> **Actions to take**:
[1] In the discussion of Added Pension and Faster Accrual, why might a member who is sure of staying in the scheme prefer Faster Accrual?
[2] List every kind of investment other than pensions that the discussion of Added Pension and Faster Accrual mentions.

Added Pension has the same value whether a member remains in employment or leaves. Faster Accrual is more valuable the longer a member remains. So if a member knows they are committed to staying in the scheme they may be more tempted toward Faster Accrual (assuming it is priced so as to be cost neutral to the scheme, ie, makes assumptions about how long members will remain in employment, and that the assumption is lower than Normal Pension Age).
On the other hand, teachers who leave the scheme will suffer lower revaluation of their main pension. Increasing the amount of pension with larger in-service revaluation increases this risk. From a simple diversification perspective that suggests Added Pension may be preferred unless there is adverse selection issues (ie member knows they have high probability of staying in scheme a long time) [again assuming pricing is cost neutral].Please can anyone explain the implications for the last two sentences?Additional pension will be re-valued by figures provided by HM Treasury. It will not attract the in-service indexation that main career average or faster accrual benefits receive.
Added Pension will increase in line with prices, as set by HM Treasury. Faster Accrual buys more main scheme pension, which increases in line with prices +1.6%.
Without knowing the process though it can't be said which is preferable. There may also be a slight other consideration that the prices figure could be the figure used for revaluation of active member benefits which can negative, or the figure used to increase pensions in payment, which is capped at zero in the event of deflation. However, deflation is so rare it has a marginal impact on value.0 -
This is why I think that it is a good deal (for me) I'm 57 so average 55.5 when I bought the additional pension. Not only that, but I have a lot invested in property and will also have quite a bit in shares by the time I reach 65, so I think it adds some diversity to my portfolio.
It wouldn't be unreasonable to categorize public sector Defined Benefit pensions as being somewhere between gilts and corporate bonds in terms of investments. They are not quite as safe as gilts due to the extra policy change risk, and the discount rate used in calculations of CPI+3% (which determines the price) is probably more akin to high quality corporate bond yields than gilts.

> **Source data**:
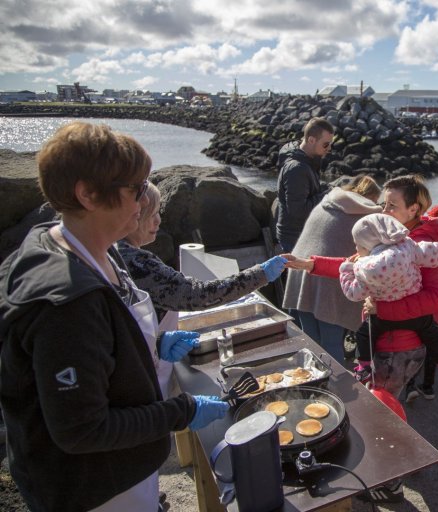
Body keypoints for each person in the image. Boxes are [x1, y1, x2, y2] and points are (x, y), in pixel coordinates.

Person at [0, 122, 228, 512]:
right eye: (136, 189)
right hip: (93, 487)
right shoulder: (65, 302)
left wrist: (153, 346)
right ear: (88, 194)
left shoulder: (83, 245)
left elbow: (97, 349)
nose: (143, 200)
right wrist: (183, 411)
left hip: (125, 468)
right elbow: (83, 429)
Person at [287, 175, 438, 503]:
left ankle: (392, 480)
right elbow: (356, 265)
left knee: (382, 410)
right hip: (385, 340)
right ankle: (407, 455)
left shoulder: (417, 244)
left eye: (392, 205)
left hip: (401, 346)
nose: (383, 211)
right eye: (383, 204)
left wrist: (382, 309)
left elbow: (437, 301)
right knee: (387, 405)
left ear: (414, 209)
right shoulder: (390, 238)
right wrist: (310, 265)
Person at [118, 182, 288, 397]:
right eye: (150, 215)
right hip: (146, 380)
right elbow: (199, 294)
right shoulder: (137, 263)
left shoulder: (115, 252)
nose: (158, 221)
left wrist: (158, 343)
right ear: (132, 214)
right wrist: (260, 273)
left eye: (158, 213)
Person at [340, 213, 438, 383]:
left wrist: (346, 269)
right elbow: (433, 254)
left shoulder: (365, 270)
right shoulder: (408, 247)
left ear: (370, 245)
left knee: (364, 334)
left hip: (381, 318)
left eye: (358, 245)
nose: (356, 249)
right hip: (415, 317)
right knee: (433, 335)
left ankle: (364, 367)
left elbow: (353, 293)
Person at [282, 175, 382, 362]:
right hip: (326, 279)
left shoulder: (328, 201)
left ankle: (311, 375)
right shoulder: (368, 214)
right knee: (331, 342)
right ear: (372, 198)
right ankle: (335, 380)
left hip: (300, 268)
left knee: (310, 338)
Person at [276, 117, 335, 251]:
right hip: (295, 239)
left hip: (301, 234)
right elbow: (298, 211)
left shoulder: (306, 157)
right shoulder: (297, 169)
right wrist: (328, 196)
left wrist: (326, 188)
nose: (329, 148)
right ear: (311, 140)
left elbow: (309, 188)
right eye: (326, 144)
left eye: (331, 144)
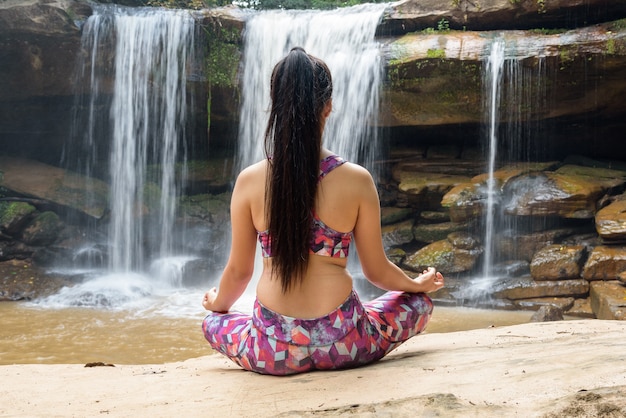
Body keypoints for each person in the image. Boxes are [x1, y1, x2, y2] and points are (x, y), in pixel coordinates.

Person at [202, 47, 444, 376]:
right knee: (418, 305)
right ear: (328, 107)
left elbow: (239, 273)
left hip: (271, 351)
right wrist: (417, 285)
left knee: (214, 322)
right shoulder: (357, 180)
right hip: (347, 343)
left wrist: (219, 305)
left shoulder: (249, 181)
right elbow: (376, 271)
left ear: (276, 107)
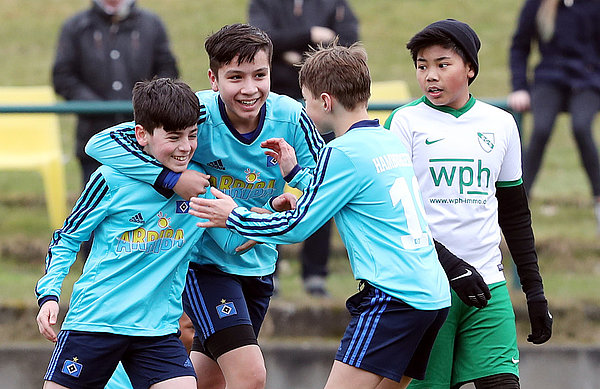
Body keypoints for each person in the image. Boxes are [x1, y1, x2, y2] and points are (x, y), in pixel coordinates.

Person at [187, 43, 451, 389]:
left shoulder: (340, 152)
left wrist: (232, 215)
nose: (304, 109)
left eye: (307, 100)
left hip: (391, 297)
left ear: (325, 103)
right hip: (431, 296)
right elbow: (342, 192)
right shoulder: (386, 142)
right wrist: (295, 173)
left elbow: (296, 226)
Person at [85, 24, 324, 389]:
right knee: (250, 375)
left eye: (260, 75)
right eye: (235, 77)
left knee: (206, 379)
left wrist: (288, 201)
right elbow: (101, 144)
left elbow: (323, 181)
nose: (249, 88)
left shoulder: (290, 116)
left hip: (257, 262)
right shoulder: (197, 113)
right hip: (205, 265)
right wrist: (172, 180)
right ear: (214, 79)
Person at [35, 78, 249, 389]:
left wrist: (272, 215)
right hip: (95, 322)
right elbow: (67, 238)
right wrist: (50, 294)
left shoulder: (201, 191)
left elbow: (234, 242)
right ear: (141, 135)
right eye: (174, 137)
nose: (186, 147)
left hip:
--
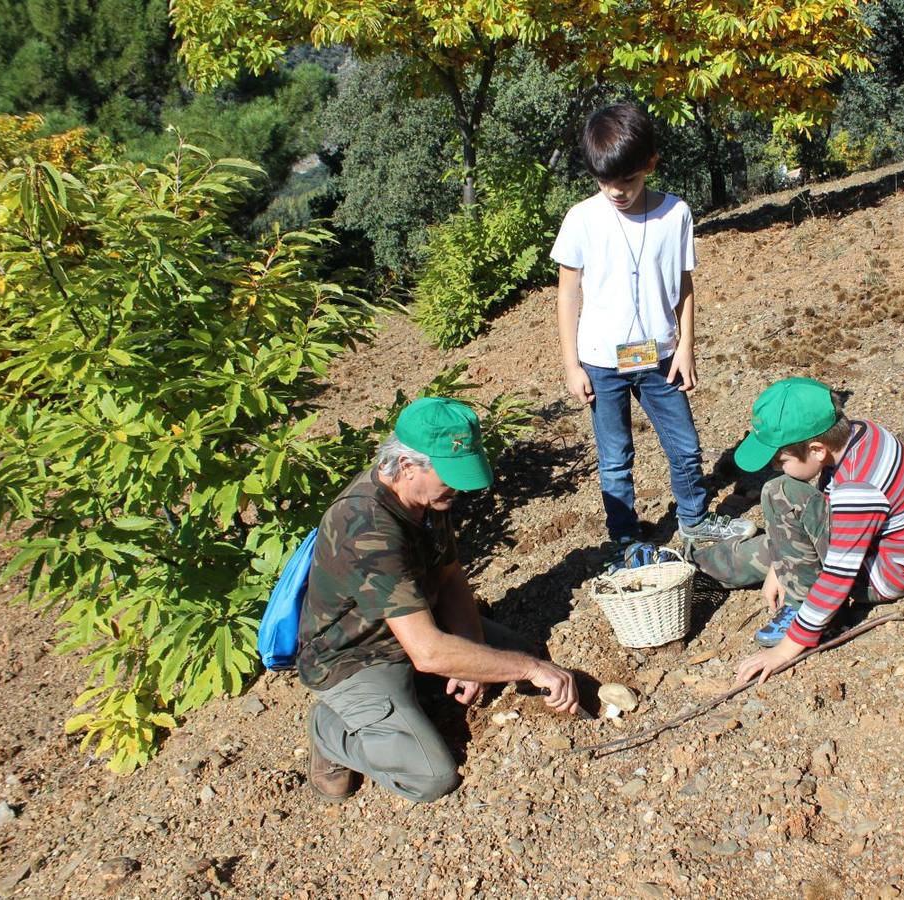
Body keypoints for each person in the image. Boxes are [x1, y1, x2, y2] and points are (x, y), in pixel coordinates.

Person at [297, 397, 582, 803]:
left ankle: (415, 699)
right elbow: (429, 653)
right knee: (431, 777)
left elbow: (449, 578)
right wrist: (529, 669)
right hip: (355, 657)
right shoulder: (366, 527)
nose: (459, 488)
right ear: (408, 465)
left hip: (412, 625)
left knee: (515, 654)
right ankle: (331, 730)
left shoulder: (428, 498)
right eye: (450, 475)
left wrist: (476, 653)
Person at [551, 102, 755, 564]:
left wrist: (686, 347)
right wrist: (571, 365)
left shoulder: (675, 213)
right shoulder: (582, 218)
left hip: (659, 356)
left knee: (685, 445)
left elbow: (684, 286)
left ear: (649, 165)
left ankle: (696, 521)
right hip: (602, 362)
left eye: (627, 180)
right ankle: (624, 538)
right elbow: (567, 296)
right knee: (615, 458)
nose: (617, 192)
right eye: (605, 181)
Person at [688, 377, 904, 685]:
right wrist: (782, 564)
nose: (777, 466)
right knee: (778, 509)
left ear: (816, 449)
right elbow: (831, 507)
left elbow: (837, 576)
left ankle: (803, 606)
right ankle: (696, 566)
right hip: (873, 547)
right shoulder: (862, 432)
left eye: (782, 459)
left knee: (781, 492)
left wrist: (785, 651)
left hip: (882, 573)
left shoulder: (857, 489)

> **List of answers**:
[1] Faster Accrual gains value the longer a member stays. Added Pension has the same value whether the member stays in employment or leaves. This assumes Faster Accrual is priced to be cost neutral to the scheme.

[2] Property, shares, gilts, corporate bonds